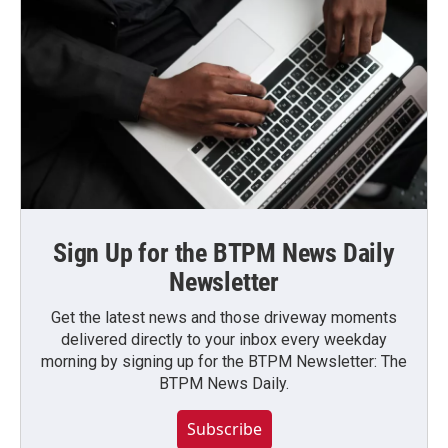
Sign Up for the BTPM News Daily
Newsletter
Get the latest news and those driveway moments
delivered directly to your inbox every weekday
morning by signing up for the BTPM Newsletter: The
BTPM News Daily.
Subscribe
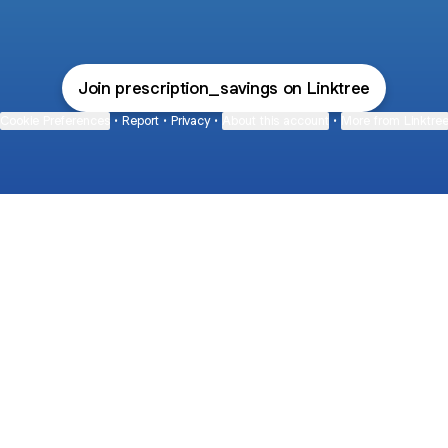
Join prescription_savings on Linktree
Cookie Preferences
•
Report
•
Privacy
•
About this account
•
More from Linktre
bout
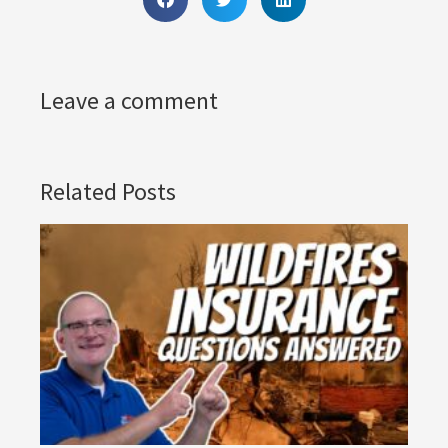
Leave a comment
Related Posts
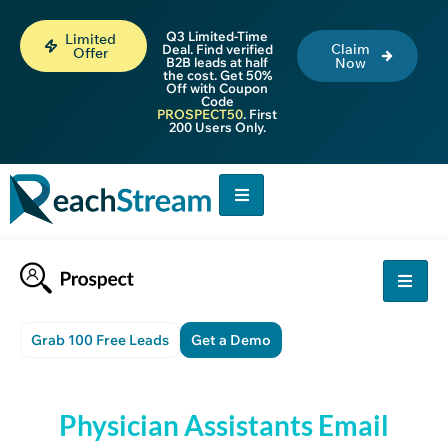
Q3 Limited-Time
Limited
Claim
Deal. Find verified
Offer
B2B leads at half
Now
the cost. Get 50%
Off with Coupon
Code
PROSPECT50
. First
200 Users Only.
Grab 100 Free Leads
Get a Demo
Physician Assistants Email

● ● ●

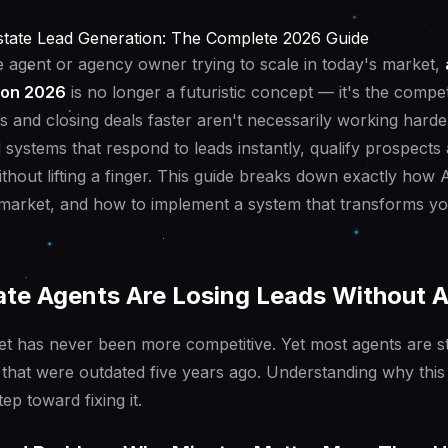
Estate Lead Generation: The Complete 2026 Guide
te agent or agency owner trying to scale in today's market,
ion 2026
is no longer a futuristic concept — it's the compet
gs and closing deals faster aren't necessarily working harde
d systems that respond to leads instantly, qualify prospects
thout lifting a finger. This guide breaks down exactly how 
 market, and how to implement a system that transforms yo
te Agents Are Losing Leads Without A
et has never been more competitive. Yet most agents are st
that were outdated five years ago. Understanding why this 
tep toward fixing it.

● ● ●

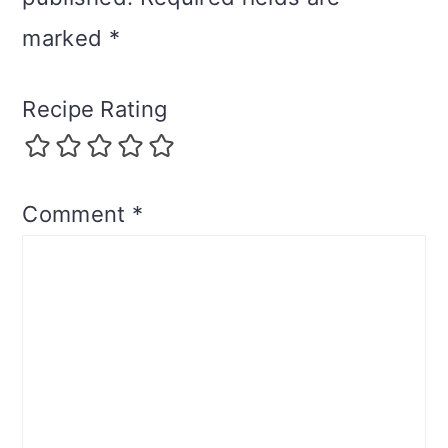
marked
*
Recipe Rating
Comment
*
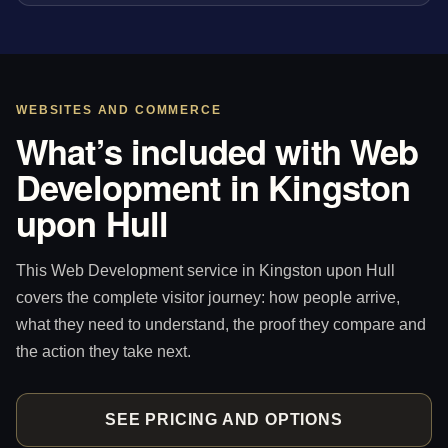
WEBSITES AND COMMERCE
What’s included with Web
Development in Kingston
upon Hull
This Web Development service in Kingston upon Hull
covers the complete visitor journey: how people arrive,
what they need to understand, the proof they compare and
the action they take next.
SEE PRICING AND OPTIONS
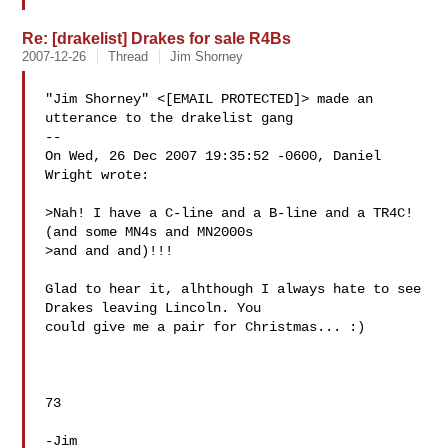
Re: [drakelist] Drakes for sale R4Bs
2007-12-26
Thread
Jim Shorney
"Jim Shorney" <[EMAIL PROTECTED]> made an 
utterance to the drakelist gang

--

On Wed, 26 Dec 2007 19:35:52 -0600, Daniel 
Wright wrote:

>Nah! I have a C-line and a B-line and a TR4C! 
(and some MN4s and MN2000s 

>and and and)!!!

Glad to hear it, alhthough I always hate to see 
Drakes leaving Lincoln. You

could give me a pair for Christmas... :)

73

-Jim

● ● ●

YOUR OBJECTIVE -
In the listing above, find the line containing "is no longer" and the line containing "tep toward fixing it.", then retype both and every line between them exactly, with nothing else.

SOLUTION -
is no longer a futuristic concept — it's the compet
gs and closing deals faster aren't necessarily working harde
d systems that respond to leads instantly, qualify prospects
thout lifting a finger. This guide breaks down exactly how 
 market, and how to implement a system that transforms yo
te Agents Are Losing Leads Without A
et has never been more competitive. Yet most agents are st
that were outdated five years ago. Understanding why this 
tep toward fixing it.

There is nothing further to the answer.